TO-DO ITEM: Locate every line in the records that contains the word "with", and copy each of those lines.

---------- INFORMATION SUPPLIED ----------

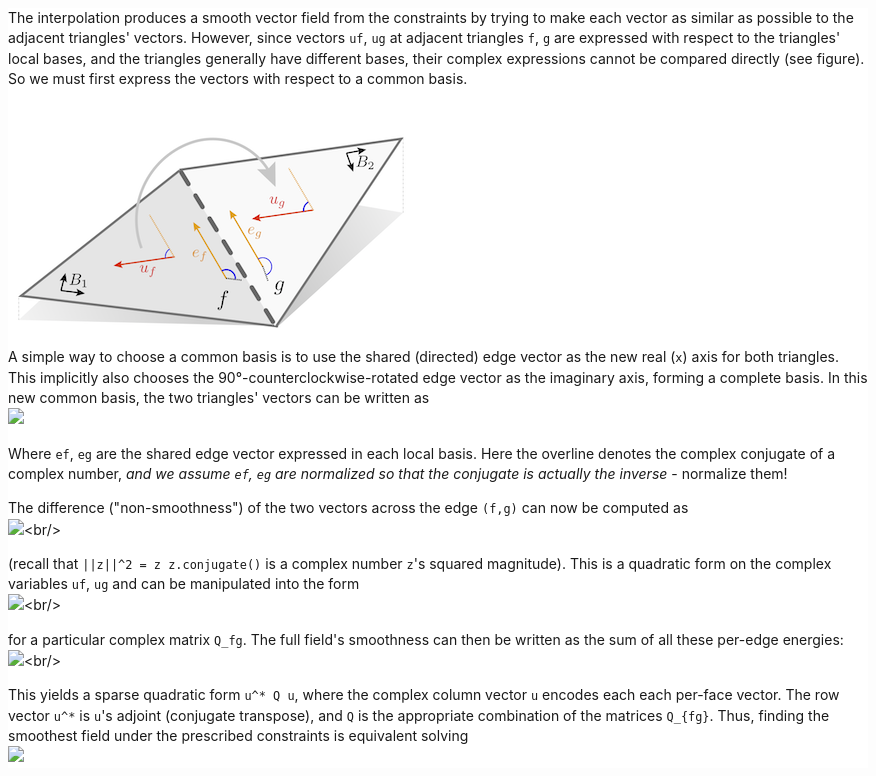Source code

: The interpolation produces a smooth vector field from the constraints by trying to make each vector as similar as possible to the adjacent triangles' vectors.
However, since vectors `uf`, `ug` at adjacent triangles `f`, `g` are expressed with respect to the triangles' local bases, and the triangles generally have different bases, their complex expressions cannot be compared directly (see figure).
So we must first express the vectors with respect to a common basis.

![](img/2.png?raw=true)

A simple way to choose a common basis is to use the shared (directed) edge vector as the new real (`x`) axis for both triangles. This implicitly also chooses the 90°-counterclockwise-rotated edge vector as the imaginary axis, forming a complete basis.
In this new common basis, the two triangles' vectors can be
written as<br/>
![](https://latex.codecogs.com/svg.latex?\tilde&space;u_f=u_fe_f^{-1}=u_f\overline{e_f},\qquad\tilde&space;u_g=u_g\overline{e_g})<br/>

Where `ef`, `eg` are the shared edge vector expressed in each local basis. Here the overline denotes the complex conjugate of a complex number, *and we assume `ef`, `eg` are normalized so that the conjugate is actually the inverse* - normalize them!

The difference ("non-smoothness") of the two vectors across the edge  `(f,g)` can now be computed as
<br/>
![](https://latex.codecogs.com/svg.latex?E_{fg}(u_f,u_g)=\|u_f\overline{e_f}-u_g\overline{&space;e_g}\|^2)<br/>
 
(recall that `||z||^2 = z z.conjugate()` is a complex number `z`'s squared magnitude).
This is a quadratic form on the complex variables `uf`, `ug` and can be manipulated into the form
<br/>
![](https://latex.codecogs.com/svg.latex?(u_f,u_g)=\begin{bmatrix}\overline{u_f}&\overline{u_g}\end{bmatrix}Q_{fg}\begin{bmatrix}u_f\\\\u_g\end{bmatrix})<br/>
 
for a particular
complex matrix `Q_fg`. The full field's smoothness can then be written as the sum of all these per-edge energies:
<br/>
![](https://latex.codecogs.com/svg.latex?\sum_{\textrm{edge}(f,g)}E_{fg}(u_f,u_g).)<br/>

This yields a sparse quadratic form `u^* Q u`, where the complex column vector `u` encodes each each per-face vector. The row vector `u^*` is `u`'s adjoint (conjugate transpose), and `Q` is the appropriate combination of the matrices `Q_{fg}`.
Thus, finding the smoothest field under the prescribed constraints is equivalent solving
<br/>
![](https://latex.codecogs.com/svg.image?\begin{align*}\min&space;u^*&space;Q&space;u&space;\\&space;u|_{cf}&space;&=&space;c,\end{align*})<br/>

----------

REPLY TO THE EXERCISE:
However, since vectors `uf`, `ug` at adjacent triangles `f`, `g` are expressed with respect to the triangles' local bases, and the triangles generally have different bases, their complex expressions cannot be compared directly (see figure).
So we must first express the vectors with respect to a common basis.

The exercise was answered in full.